Tackling Moss in Lawns

What is Moss?

Moss comes in all sorts of varieties, but tends to be dense green/yellow tuffs forming in between grasses and it isn’t really appreciated by gardeners! If you are laying a new lawn, good ground and soil preparation will help to reduce moss from becoming a problem. If it is in an existing lawn, the following tips should help to tackle it.
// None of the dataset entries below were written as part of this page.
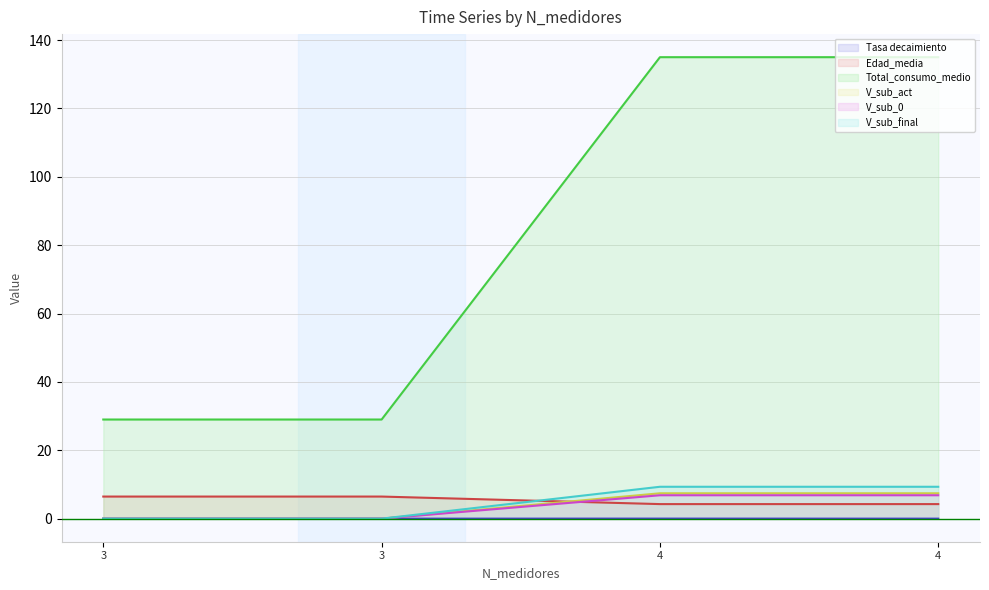

How many data points in V_sub_0 are less than 6?

2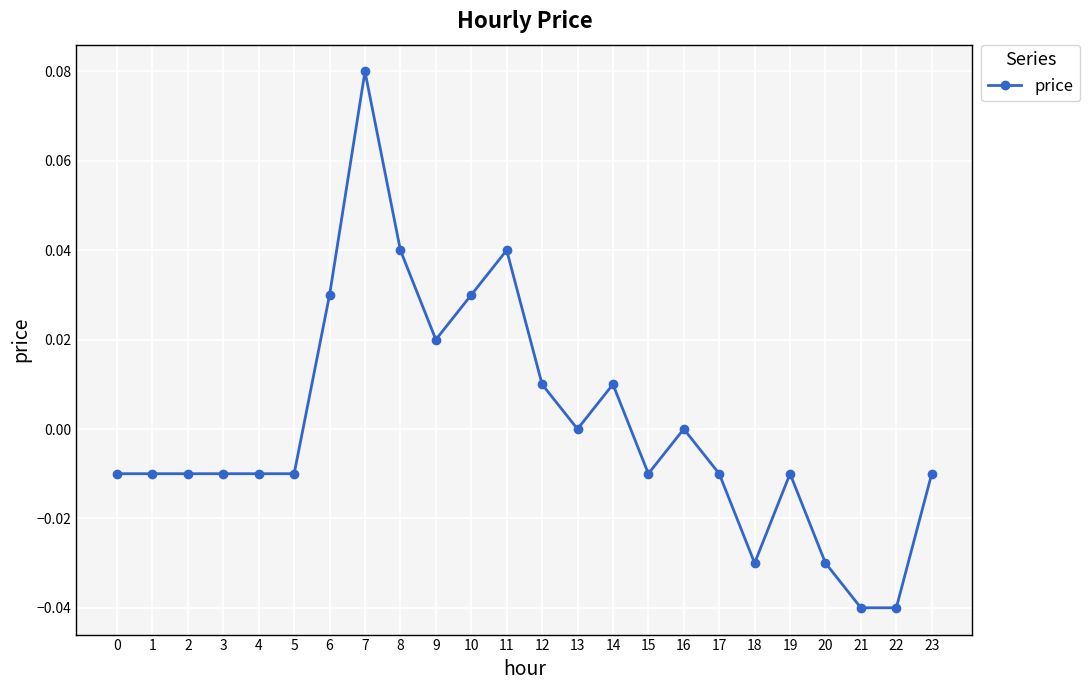

True or false: there are more than 1 points higher than both neighbors.

True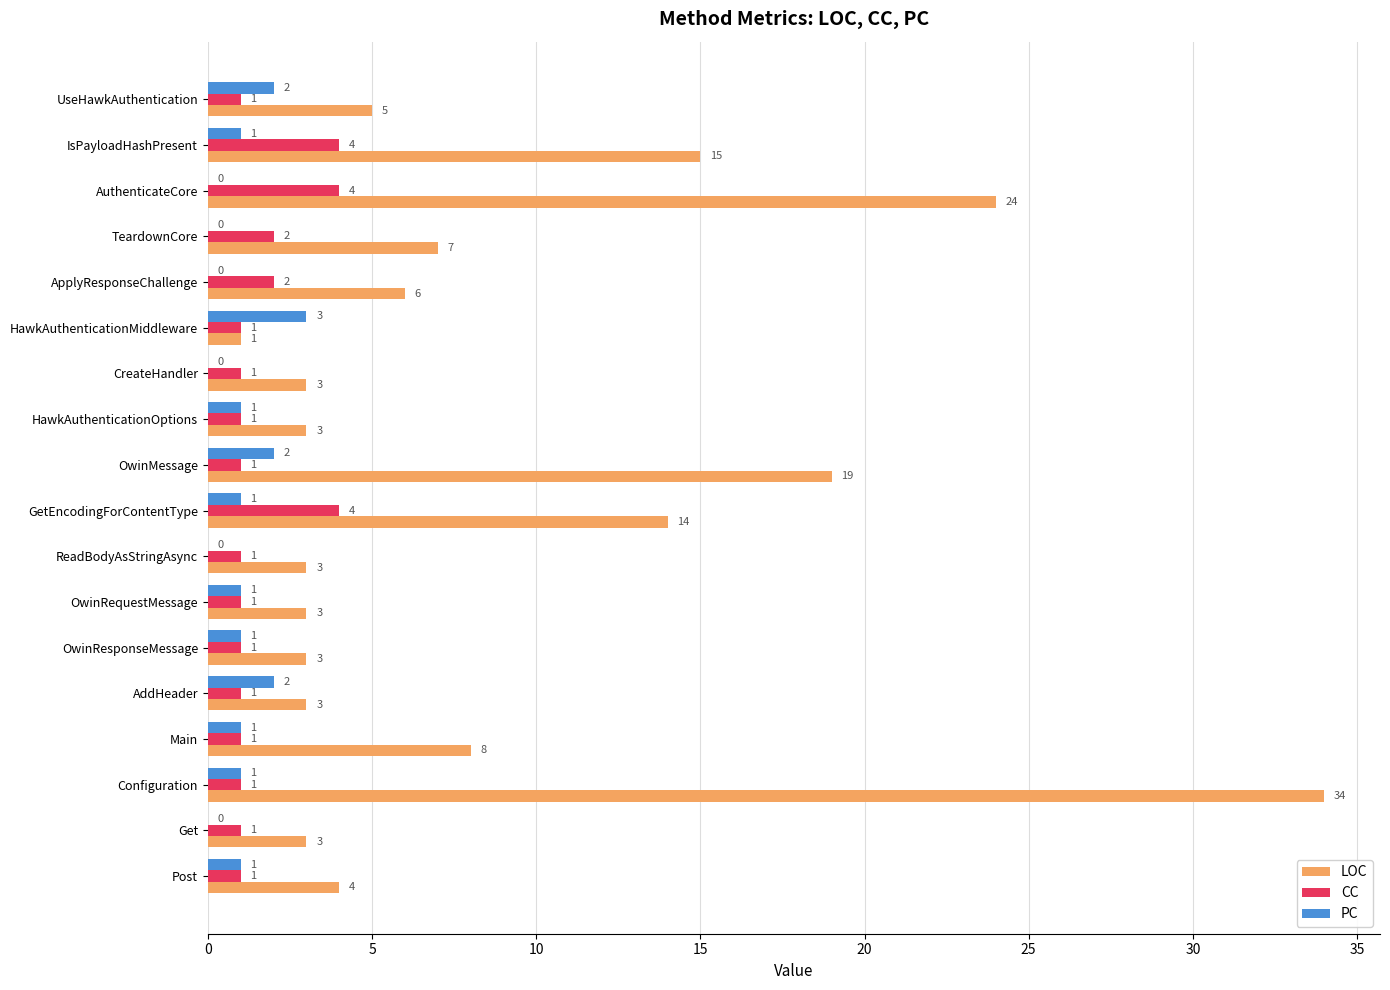

What is the sum of all CC values?

29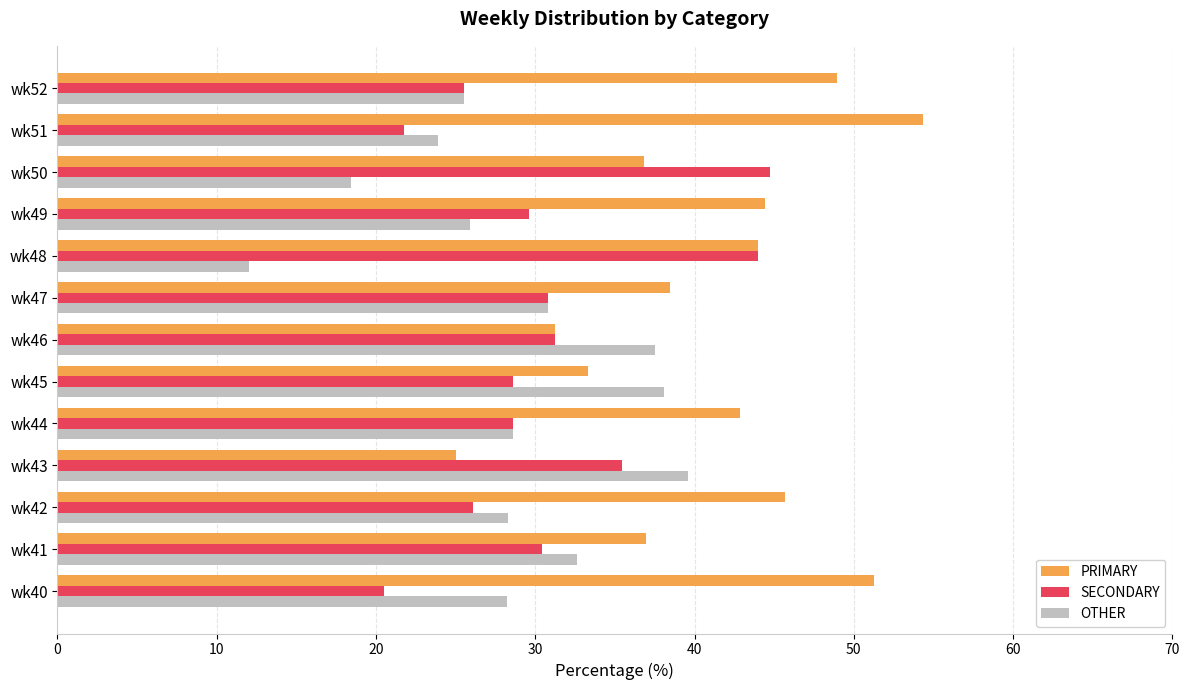

True or false: PRIMARY has a value of 60.5 at wk47.

False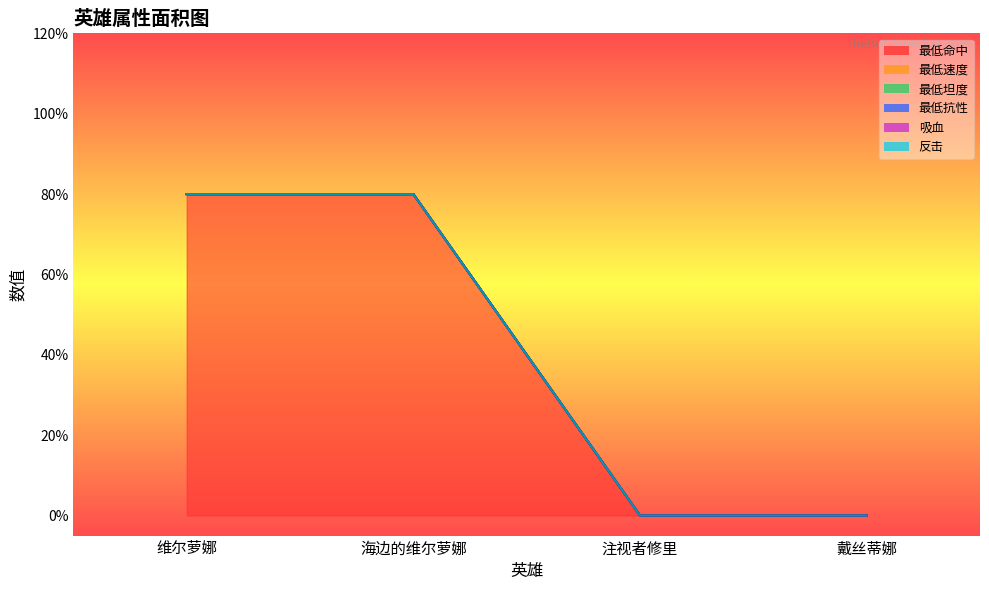

What is the greatest value displayed?

80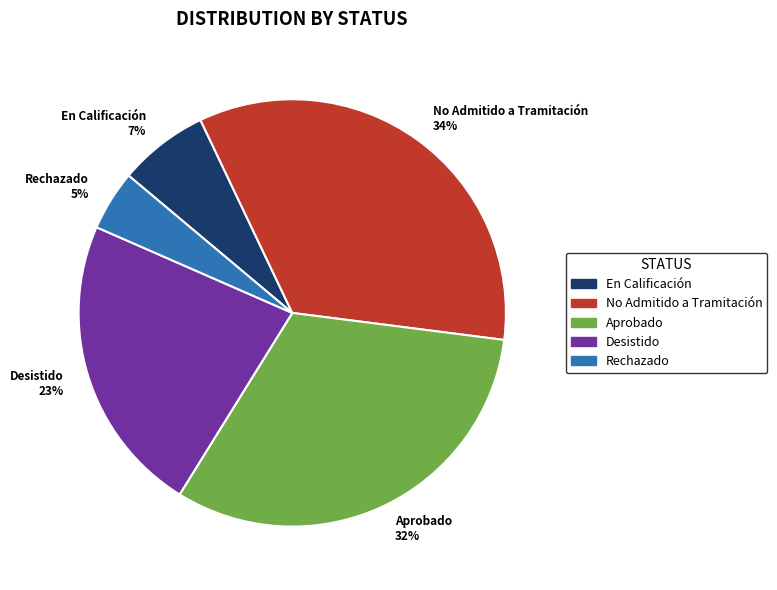

Rank the categories by value from lowest to highest.

Rechazado, En Calificación, Desistido, Aprobado, No Admitido a Tramitación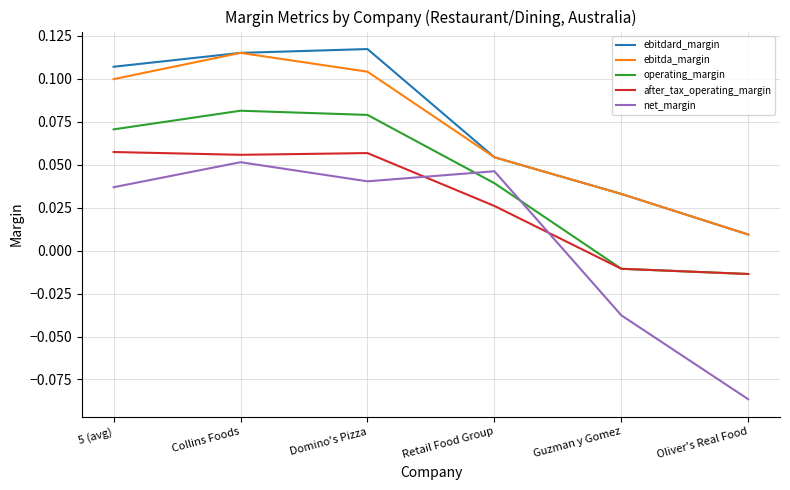

Rank the series at Domino's Pizza from lowest to highest value.

net_margin, after_tax_operating_margin, operating_margin, ebitda_margin, ebitdard_margin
  • Moss Killer – There are lots of different moss killers available which you can find in most garden centres. Choose a combined moss killer and lawn feed, so as the moss dies away the grasses are strong enough to take over.
  • Scarification – After using a moss killer, the moss should turn a brown colour. Once this has happened, scarify the lawn to remove all the dead moss so that the grasses can spread into the free space.
  • Feeding and Seeding – Keep your lawn well fed and healthy so it can compete with the moss. Over seed sparse areas in the spring and following scarification to avoid moss taking hold again.

Tackling the Cause

The methods above will help to reduce the problem but moss is likely to come back if the actual cause of the problem is not looked at. To try and tackle the problem properly to help reduce moss growth in the long term, start by identifying the cause of the problem. This can include the following:

  • Waterlogging – While grass can struggle in very wet conditions, moss can take advantage of this and thrive. Improve drainage with the addition of organic matter if you are preparing an area for a new lawn, or by aerating an existing lawn.
  • Acidic soil – Mosses can grow in most soils but acidic soil is their favourite. If you think this could well be a cause in your garden, you may want to think about buying a pH testing kit and adding some lime into the soil if it is the case.
  • Poor Feeding – Moss will start to dominate if your grass becomes weak. Keep it well fed to help avoid moss developing in weaker areas.
  • Mowing grass too short – this will weaken your lawn and allow moss to take over. Avoid cutting more than one third of the length of the blades of grass off in one cut.
  • Compaction – Moss can be a sign that your ground is compact and lacking organic matter. Try to improve your soil by turning it over and mixing in organic matter such as organic compost if you are laying a new lawn, or aerate your existing lawn to relive compaction. More details on how to do this can be found in our aeration blog.

By keeping your lawn well maintained making it strong and healthy, moss will struggle to compete allowing the grasses to dominate. As soon as a lawn becomes weaker, this is when mosses will take the opportunity to take hold and spread. Tackling moss in lawns isn’t that difficult so follow our tips and keep your lawn well looked after. Moss will struggle to cause a problem again!